UTF-8 is one of the most commonly used encodings, and Python often defaults to using it. UTF stands for “Unicode Transformation Format”, and the ‘8’ means that 8-bit values are used in the encoding. (There are also UTF-16 and UTF-32 encodings, but they are less frequently used than UTF-8.)

As for the results of your testing...

All that aside - I have everything working with this PR - with just the one modification to b64decode in my signin code.

Thank you for taking the time to test this PR. I'll go ahead with it, but it won't go out immediately as v2.0. I'll be making a couple of other breaking changes (like the user ID stuff we've talked about in here) before rolling all of that into v2.0.

jwag956 commented 9 months ago

In python 3 all strings are unicode. It is true that utf-8 is the default encoding (e.g. "hi there".encode()) will convert the unicode string "hi there" to a UTF-8 encoded series of bytes.
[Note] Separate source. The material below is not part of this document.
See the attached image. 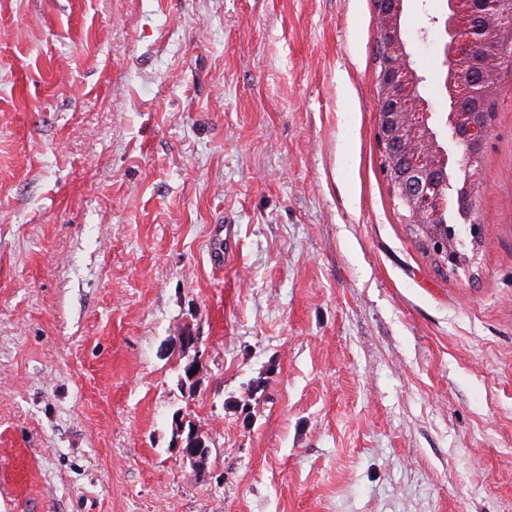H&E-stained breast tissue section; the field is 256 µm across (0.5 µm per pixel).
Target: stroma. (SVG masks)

One thing I noticed was the W3C spec calls user.id "A user handle is an opaque byte sequence with a maximum size of 64 bytes, and is not meant to be displayed to the user."

Since unicode may or may not be 1-1 with bytes - I wonder if it would be better for the py_webauthn API to take bytes - not string - in order to avoid an issue with upon encoding it is too long. Then I suppose encoding that using b64 encoding in order to create a JSON serializable value and having the front-end convert to a uint8array (as I know mine does today) . The same in the reverse upon authentication response. Of course - this behavior is pretty much exactly what py_webauthn and pydantic 1.0 did :-)

I don't really care either way - my user_handle is a 64 bytes hex string. At a minimum it is probably worth documenting the restrictions on passing in an arbitrary unicode string.